Cautionary Note Concerning Forward-Looking Statements
This press release contains forward-looking statements. All statements, other than statements of historical fact, that address activities, events or developments that the Company believes, expects or anticipates will or may occur in the future (including, without limitation, statements regarding the anticipated effect of the Recapitalization on the Company’s operations and financial condition, mineral resource and mineral reserve estimates, potential mineral resources and mineral reserves and the Company’s production, development and exploration plans and objectives) are forward-looking statements. These forward-looking statements reflect the current expectations or beliefs of the Company based on information currently available to the Company. Forward-looking statements are subject to a number of risks and uncertainties that may cause the actual results of the Company to differ materially from those discussed in the forward-looking statements, and even if such actual results are realized or substantially realized, there can be no assurance that they will have the expected consequences to, or effects on the Company.

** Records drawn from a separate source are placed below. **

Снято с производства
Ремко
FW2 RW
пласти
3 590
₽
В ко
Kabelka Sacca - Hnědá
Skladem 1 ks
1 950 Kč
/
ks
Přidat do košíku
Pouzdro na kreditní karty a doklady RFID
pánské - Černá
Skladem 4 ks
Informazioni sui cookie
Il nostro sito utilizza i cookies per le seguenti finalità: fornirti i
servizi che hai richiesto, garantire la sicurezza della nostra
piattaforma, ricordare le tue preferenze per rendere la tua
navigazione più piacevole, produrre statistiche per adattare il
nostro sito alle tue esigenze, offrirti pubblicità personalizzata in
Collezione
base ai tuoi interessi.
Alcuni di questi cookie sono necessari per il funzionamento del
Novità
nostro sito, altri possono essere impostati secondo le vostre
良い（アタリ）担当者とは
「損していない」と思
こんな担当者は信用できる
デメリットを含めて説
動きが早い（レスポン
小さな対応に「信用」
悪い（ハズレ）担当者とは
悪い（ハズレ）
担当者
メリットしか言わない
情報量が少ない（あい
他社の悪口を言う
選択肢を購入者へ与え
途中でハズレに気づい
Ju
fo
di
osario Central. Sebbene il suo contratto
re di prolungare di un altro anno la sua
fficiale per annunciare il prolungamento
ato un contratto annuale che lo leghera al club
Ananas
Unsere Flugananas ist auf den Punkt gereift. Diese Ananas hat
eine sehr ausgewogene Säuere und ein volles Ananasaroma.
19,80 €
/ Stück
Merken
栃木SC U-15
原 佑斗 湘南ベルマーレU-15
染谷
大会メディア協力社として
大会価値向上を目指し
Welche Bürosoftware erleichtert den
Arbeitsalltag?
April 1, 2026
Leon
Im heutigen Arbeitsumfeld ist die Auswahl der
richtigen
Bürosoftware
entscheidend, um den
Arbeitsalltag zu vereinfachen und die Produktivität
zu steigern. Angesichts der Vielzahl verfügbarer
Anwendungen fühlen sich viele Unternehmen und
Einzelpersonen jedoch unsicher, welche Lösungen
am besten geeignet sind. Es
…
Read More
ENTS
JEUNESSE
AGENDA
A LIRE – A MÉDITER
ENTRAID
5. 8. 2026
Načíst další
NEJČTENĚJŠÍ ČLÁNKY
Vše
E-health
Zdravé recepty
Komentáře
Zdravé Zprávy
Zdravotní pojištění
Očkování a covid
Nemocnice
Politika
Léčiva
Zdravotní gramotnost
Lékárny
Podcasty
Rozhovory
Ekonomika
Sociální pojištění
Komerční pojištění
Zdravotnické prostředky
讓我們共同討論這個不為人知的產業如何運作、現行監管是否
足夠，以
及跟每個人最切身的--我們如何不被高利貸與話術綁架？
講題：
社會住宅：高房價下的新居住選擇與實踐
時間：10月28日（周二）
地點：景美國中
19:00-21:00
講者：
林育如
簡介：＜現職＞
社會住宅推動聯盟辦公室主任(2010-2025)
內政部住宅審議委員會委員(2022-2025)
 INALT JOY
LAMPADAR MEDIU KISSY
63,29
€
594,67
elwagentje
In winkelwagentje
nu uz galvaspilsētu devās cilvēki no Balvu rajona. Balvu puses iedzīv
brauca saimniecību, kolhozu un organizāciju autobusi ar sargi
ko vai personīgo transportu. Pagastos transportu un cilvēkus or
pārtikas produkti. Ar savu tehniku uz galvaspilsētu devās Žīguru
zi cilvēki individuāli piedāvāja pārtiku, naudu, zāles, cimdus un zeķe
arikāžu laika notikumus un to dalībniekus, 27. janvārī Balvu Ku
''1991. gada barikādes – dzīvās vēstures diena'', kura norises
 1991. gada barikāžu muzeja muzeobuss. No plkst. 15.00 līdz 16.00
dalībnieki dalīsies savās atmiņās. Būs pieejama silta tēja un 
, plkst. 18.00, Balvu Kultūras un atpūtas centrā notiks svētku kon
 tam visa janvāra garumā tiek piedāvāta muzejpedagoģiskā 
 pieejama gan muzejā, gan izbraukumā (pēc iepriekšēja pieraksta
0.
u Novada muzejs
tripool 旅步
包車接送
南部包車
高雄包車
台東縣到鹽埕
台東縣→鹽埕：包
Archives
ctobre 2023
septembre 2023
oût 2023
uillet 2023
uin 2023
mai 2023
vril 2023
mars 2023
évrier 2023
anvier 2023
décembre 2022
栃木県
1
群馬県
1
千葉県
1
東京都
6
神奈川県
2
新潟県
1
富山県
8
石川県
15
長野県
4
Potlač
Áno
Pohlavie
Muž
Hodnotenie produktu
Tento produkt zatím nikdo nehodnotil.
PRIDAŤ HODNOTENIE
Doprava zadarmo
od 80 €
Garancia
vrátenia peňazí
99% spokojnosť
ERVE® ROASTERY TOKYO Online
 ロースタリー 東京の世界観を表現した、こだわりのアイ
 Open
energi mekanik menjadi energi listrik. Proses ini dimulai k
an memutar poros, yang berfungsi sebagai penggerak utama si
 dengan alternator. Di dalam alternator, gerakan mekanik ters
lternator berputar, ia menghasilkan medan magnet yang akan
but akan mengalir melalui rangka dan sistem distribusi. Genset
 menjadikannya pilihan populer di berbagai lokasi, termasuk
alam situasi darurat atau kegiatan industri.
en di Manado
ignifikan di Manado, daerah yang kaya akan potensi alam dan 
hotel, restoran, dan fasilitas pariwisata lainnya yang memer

Factors that could cause actual results or events to differ materially from current expectations include, among other things: uncertainty of estimates of capital and operating costs, production estimates and estimated economic return of the Company’s projects; the possibility that actual circumstances will differ from the estimates and assumptions used in the economic studies of the Company’s projects; failure to establish estimated mineral resources and mineral reserves (the Company’s mineral resource and mineral reserve figures are estimates and no assurance can be given that the intended levels of gold will be produced); fluctuations in gold prices and currency exchange rates; inflation; gold recoveries being less than those indicated by the metallurgical testwork carried out to date (there can be no assurance that gold recoveries in small scale laboratory tests will be duplicated in large tests under on-site conditions or during production); uncertainties relating to the availability and costs of financing needed in the future; changes in equity markets; political developments in the DRC; lack of infrastructure; failure to procure or maintain, or delays in procuring or maintaining, permits and approvals; lack of availability at a reasonable cost or at all, of plants, equipment or labour; inability to attract and retain key management and personnel; changes to regulations affecting the Company’s activities; the uncertainties involved in interpreting drilling results and other geological data; and the other risks disclosed under the heading “Risk Factors” and elsewhere in the Company’s annual report on Form 20-F dated April 2, 2017 filed on SEDAR at www.sedar.com and EDGAR at www.sec.gov. Any forward-looking statement speaks only as of the date on which it is made and, except as may be required by applicable securities laws, the Company disclaims any intent or obligation to update any forward-looking statement, whether as a result of new information, future events or results or otherwise. Although the Company believes that the assumptions inherent in the forward-looking statements are reasonable, forward-looking statements are not guarantees of future performance and accordingly undue reliance should not be put on such statements due to the inherent uncertainty therein.